At a time when identity theft is on the rise, Congress is pushing to de-emphasize the use of Social Security numbers as a personal identifier, News Radio 1200 WOAI reports.
"Individual Social Security numbers were never intended to be a national ID," Congressman Will Hurd tells Newsradio 1200 WOAI.
Any number of federal agencies uses the nine digit number when people ask for help, which means there are many databases that, in the hands of the bad guys, could lead to massive fraud.
There has been a push since 2007 to upgrade aging systems, but that's been slow, and has been in a thorn in the side of Hurd (R-TX), who is a former agent with the CIA.
"We need to be thinking about ways that we can identify people in order to get government services that doesn’t introduce this privacy concern," he explains.
The hang-up? The federal government’s aging IT infrastructure. Some systems, which citizens depend on for integral services, are decades old, Hurd says. One agency that has begun to shift is the Health and Human Services Department.
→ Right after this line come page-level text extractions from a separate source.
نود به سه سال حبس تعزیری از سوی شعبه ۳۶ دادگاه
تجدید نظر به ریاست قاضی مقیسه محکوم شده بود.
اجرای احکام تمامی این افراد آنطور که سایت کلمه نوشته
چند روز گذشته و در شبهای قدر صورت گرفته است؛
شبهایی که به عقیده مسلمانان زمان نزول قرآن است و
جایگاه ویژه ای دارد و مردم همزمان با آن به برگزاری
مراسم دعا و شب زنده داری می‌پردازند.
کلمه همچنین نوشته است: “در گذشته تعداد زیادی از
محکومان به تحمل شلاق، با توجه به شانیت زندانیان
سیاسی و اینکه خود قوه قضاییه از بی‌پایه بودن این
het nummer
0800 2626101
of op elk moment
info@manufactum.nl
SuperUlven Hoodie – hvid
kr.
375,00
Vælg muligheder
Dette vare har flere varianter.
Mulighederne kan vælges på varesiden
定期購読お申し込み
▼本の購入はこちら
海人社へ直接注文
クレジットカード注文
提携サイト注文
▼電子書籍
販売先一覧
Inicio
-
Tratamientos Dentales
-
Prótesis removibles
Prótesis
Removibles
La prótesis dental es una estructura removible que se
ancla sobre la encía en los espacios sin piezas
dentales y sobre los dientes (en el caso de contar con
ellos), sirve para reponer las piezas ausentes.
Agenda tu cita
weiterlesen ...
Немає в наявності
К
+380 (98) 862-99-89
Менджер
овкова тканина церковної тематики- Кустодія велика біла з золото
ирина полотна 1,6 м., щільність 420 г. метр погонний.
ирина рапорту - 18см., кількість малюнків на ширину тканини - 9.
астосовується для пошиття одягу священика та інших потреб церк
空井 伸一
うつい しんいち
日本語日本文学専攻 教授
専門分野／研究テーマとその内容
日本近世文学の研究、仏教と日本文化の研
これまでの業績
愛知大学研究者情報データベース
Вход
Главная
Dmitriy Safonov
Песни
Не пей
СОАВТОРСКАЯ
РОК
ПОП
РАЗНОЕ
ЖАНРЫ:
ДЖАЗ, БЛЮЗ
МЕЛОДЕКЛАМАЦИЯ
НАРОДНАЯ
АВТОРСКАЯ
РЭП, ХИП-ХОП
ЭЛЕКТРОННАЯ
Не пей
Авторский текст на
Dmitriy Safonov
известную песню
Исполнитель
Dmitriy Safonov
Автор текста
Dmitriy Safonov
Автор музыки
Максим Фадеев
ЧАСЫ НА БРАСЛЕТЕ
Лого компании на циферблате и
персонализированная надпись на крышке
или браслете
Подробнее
This week, Medicare recipients are getting new ID cards with something other than their Social Security Number.
"Personal identity theft affects a large and growing number of seniors," The Center for Medicare and Medicaid Services said in a statement. "People age 65 or older are increasingly the victims of this type of crime.
Incidents among seniors increased to 2.6 million from 2.1 million between 2012 and 2014, according to the most current statistics from the Department of Justice."